──────── Document excerpt

The petroleum industry's entry into deepwater, coupled with an increase in romantic search and salvage missions for high-profile quarry like Titanic, is pushing the technological envelope of the underwater vehicle industry. Increased technology comes with a high price tag. However, there is an interesting underground movement of sorts taking shape, do-it-yourselfers who have designed and built their own underwater vehicles, often at a fraction of the cost of what the "big boys" offer. By Daron Jones

The design and operation of underwater vehicles is big business. And despite the most recent crisis surrounding worldwide oil prices, the oil and gas industry is still a multi-billion dollar entity. To this point, subsea work performed by underwater vehicles has played a significant role in helping the petroleum industry stretch its realm of productivity beyond the continental shelf. As we enter the new millennium and the new deepwater era, remotely operated vehicles (ROVs) and autonomous underwater vehicles (AUVs) will only become more significant in the chase for oil and gas profitability. The vehicles and their tooling packages will be asked to do more, will therefore be more technologically advanced (see "UnderWater Marketplace: ROV Tooling" on p. 35 of this issue), and consequently, more expensive.

However, the essential components that make an underwater vehicle actually work remain the same, and can be assembled in a relatively inexpensive and simple manner. In fact, enterprising souls everywhere have built their own budget underwater vehicles. Several of these entrepreneurial types are featured here. Whether these backyard projects were spurred by commercial need, school projects, or were just for fun, they demonstrate that, even in today's technological age, the common man can design and build a working underwater vehicle with off-the-shelf components available just about everywhere. In fact, Dan Fjellroth's established website, www.ROV.net, hosts an annual design-and-build competition just for the do-it-yourselfers. There are three classifications of commercial ROVs: low cost ROVs (LCROVs) which can be as simple as tethered underwater cameras and are primarily used by inland contractors, mid-sized ROVs which are used inland and offshore, and work class ROVs that do most of the offshore work. These various vehicles range in price from $20,000 to several million. The homemade underwater vehicles built by the following handymen range between $5,000 and $100,000, so there is something for everyone.

────────────────

## Work to complete
1. In the underwater vehicles excerpt, what price range do commercial ROVs span?
2. Reproduce, word for word, the stretch of the underwater vehicles excerpt from "The design and" through "consequently, more expensive.".
3. Condense the paragraph of the underwater vehicles excerpt that opens with "The design and operation of underwater vehicles is big business" into a short bulleted list that keeps its main facts.

──────── Information shown

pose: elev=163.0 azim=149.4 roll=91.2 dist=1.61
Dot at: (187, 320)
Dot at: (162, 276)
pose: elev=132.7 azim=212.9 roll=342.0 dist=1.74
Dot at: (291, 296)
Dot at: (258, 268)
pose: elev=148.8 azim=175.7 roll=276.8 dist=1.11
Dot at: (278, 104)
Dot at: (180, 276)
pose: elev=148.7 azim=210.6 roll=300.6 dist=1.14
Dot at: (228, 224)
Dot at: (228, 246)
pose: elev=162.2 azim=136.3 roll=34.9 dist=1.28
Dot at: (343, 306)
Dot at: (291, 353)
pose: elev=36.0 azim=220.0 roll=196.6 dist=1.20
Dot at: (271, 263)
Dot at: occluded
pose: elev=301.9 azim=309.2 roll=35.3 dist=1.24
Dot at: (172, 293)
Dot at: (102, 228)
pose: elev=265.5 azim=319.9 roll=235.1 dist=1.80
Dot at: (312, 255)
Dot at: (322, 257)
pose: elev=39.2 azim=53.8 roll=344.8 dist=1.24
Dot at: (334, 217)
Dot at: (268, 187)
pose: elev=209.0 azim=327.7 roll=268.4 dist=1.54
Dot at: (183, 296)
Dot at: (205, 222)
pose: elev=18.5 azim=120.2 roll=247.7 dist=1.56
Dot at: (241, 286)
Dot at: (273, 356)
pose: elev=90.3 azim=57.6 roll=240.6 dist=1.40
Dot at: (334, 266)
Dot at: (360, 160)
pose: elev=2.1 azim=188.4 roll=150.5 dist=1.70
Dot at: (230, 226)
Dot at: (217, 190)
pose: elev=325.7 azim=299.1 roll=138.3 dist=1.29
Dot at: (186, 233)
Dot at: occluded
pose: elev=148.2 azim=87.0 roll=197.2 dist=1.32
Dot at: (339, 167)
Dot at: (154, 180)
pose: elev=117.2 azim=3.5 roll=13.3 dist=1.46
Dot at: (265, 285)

────────────────

## Response list
1. From $20,000 to several million.

2.
The design and operation of underwater vehicles is big business. And despite the most recent crisis surrounding worldwide oil prices, the oil and gas industry is still a multi-billion dollar entity. To this point, subsea work performed by underwater vehicles has played a significant role in helping the petroleum industry stretch its realm of productivity beyond the continental shelf. As we enter the new millennium and the new deepwater era, remotely operated vehicles (ROVs) and autonomous underwater vehicles (AUVs) will only become more significant in the chase for oil and gas profitability. The vehicles and their tooling packages will be asked to do more, will therefore be more technologically advanced (see "UnderWater Marketplace: ROV Tooling" on p. 35 of this issue), and consequently, more expensive.

3.
- Designing and operating underwater vehicles is big business.
- Despite the recent oil price crisis, the oil and gas industry remains a multi-billion dollar entity.
- Subsea work by underwater vehicles has helped the petroleum industry extend its productivity beyond the continental shelf.
- In the new millennium and deepwater era, ROVs and AUVs will become more significant in pursuing oil and gas profitability.
- The vehicles and their tooling packages will be asked to do more, making them more technologically advanced and more expensive.